Angel4Truth
Legend
It was a wedding pavillion where religious ceremonies were held. Any church should be able to deny any wedding gay or straight. Anyway there are loads of other incidents as well .Thank you for the link. The state AG's determination (.pdf here) is an interesting read. It seems that the issue there hinged on whether or not the rental of the pavilion (not a chapel) was considered a public accommodation, or was restricted to members of the religious organization in question and hence, private (like a club's facilities would be). It looks as if the organization made the pavilion otherwise publicly available, thus was subject to anti-discrimination laws connected with public spaces in that given jurisdiction.

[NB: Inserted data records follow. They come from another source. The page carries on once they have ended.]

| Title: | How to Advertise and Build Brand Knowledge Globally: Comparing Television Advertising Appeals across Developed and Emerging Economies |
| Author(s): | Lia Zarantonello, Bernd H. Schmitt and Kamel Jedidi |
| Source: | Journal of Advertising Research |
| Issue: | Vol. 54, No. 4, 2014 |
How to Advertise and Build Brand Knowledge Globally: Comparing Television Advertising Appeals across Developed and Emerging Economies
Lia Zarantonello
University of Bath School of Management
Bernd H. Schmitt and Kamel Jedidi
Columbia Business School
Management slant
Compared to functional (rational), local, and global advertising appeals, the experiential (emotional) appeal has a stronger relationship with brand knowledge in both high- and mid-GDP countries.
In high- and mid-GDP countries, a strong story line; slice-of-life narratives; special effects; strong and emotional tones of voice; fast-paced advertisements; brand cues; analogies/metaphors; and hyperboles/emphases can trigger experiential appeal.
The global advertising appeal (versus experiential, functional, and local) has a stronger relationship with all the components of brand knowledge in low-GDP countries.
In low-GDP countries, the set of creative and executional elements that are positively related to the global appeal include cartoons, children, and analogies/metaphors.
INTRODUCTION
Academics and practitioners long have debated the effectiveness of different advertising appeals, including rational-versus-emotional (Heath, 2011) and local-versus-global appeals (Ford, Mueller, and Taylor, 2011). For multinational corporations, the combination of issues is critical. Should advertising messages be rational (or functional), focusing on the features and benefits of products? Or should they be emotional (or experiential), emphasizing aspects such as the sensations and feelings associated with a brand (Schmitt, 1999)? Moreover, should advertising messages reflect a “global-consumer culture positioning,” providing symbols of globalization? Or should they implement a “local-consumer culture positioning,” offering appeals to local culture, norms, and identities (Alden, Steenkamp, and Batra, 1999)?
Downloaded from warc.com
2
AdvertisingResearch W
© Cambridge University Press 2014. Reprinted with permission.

If the couple had been barred from marrying in a Methodist chapel, that would have been one thing: churches often restrict weddings to members only, as is their clear right as private organizations. Seems the above pavilion was in a rather more gray area: a space privately owned, but offered to non-members for public use. It will be interesting to see how it all shakes out.

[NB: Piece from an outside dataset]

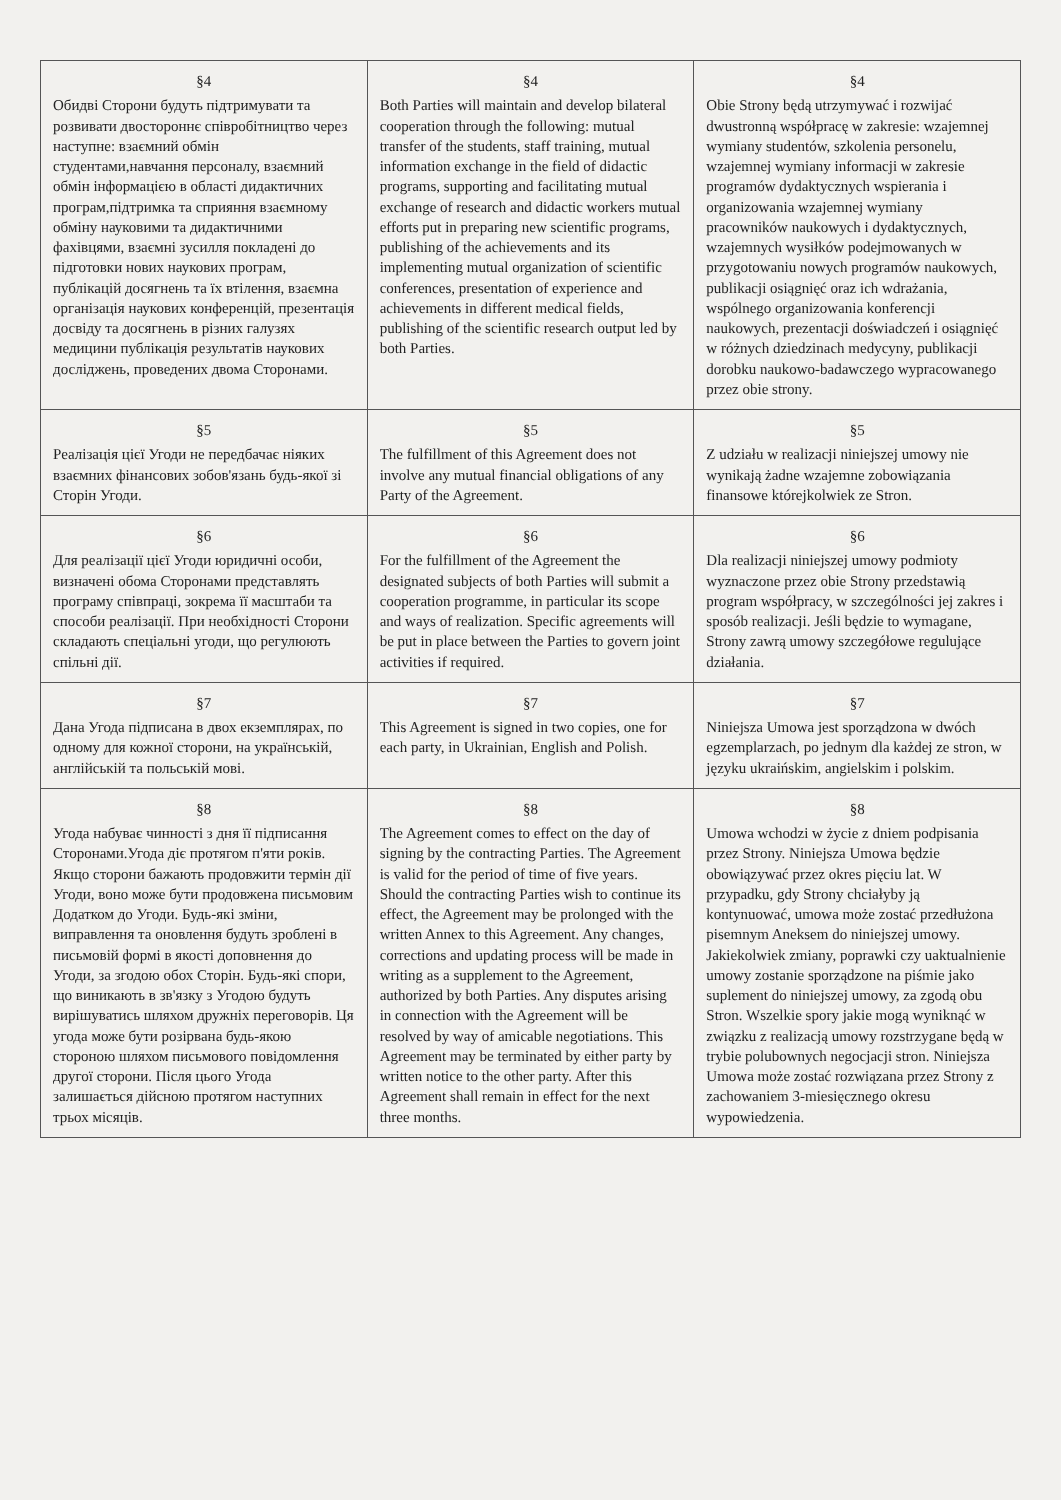| §4 Обидві Сторони будуть підтримувати та розвивати двостороннє співробітництво через наступне: взаємний обмін студентами,навчання персоналу, взаємний обмін інформацією в області дидактичних програм,підтримка та сприяння взаємному обміну науковими та дидактичними фахівцями, взаємні зусилля покладені до підготовки нових наукових програм, публікацій досягнень та їх втілення, взаємна організація наукових конференцій, презентація досвіду та досягнень в різних галузях медицини публікація результатів наукових досліджень, проведених двома Сторонами. | §4 Both Parties will maintain and develop bilateral cooperation through the following: mutual transfer of the students, staff training, mutual information exchange in the field of didactic programs, supporting and facilitating mutual exchange of research and didactic workers mutual efforts put in preparing new scientific programs, publishing of the achievements and its implementing mutual organization of scientific conferences, presentation of experience and achievements in different medical fields, publishing of the scientific research output led by both Parties. | §4 Obie Strony będą utrzymywać i rozwijać dwustronną współpracę w zakresie: wzajemnej wymiany studentów, szkolenia personelu, wzajemnej wymiany informacji w zakresie programów dydaktycznych wspierania i organizowania wzajemnej wymiany pracowników naukowych i dydaktycznych, wzajemnych wysiłków podejmowanych w przygotowaniu nowych programów naukowych, publikacji osiągnięć oraz ich wdrażania, wspólnego organizowania konferencji naukowych, prezentacji doświadczeń i osiągnięć w różnych dziedzinach medycyny, publikacji dorobku naukowo-badawczego wypracowanego przez obie strony. |
| §5 Реалізація цієї Угоди не передбачає ніяких взаємних фінансових зобов'язань будь-якої зі Сторін Угоди. | §5 The fulfillment of this Agreement does not involve any mutual financial obligations of any Party of the Agreement. | §5 Z udziału w realizacji niniejszej umowy nie wynikają żadne wzajemne zobowiązania finansowe którejkolwiek ze Stron. |
| §6 Для реалізації цієї Угоди юридичні особи, визначені обома Сторонами представлять програму співпраці, зокрема її масштаби та способи реалізації. При необхідності Сторони складають спеціальні угоди, що регулюють спільні дії. | §6 For the fulfillment of the Agreement the designated subjects of both Parties will submit a cooperation programme, in particular its scope and ways of realization. Specific agreements will be put in place between the Parties to govern joint activities if required. | §6 Dla realizacji niniejszej umowy podmioty wyznaczone przez obie Strony przedstawią program współpracy, w szczególności jej zakres i sposób realizacji. Jeśli będzie to wymagane, Strony zawrą umowy szczegółowe regulujące działania. |
| §7 Дана Угода підписана в двох екземплярах, по одному для кожної сторони, на українській, англійській та польській мові. | §7 This Agreement is signed in two copies, one for each party, in Ukrainian, English and Polish. | §7 Niniejsza Umowa jest sporządzona w dwóch egzemplarzach, po jednym dla każdej ze stron, w języku ukraińskim, angielskim i polskim. |
| §8 Угода набуває чинності з дня її підписання Сторонами.Угода діє протягом п'яти років. Якщо сторони бажають продовжити термін дії Угоди, воно може бути продовжена письмовим Додатком до Угоди. Будь-які зміни, виправлення та оновлення будуть зроблені в письмовій формі в якості доповнення до Угоди, за згодою обох Сторін. Будь-які спори, що виникають в зв'язку з Угодою будуть вирішуватись шляхом дружніх переговорів. Ця угода може бути розірвана будь-якою стороною шляхом письмового повідомлення другої сторони. Після цього Угода залишається дійсною протягом наступних трьох місяців. | §8 The Agreement comes to effect on the day of signing by the contracting Parties. The Agreement is valid for the period of time of five years. Should the contracting Parties wish to continue its effect, the Agreement may be prolonged with the written Annex to this Agreement. Any changes, corrections and updating process will be made in writing as a supplement to the Agreement, authorized by both Parties. Any disputes arising in connection with the Agreement will be resolved by way of amicable negotiations. This Agreement may be terminated by either party by written notice to the other party. After this Agreement shall remain in effect for the next three months. | §8 Umowa wchodzi w życie z dniem podpisania przez Strony. Niniejsza Umowa będzie obowiązywać przez okres pięciu lat. W przypadku, gdy Strony chciałyby ją kontynuować, umowa może zostać przedłużona pisemnym Aneksem do niniejszej umowy. Jakiekolwiek zmiany, poprawki czy uaktualnienie umowy zostanie sporządzone na piśmie jako suplement do niniejszej umowy, za zgodą obu Stron. Wszelkie spory jakie mogą wyniknąć w związku z realizacją umowy rozstrzygane będą w trybie polubownych negocjacji stron. Niniejsza Umowa może zostać rozwiązana przez Strony z zachowaniem 3-miesięcznego okresu wypowiedzenia. |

When same-sex marriage is legalized I suppose more suits will happen. But oddly enough, I don't necessarily see that as a bad thing: such suits can serve the purpose of working out where the boundaries of church and state are. And I think that still benefits both, in the long run, though it may be troublesome in the short run.
But eh, that's just me.
Thank you again for the link. Let me know if you have others.
First its said "we would never do that" then its "we have a right to do that"
See its hypocrisy to me - we (christians and churches) are being demanded to accept something that is against our religion with claims that we are violating "their " rights while they could give a hoot that they violate ours in forcing it. Thats why youll always see christians standing against this because we already know they cant wait to force it into our churches.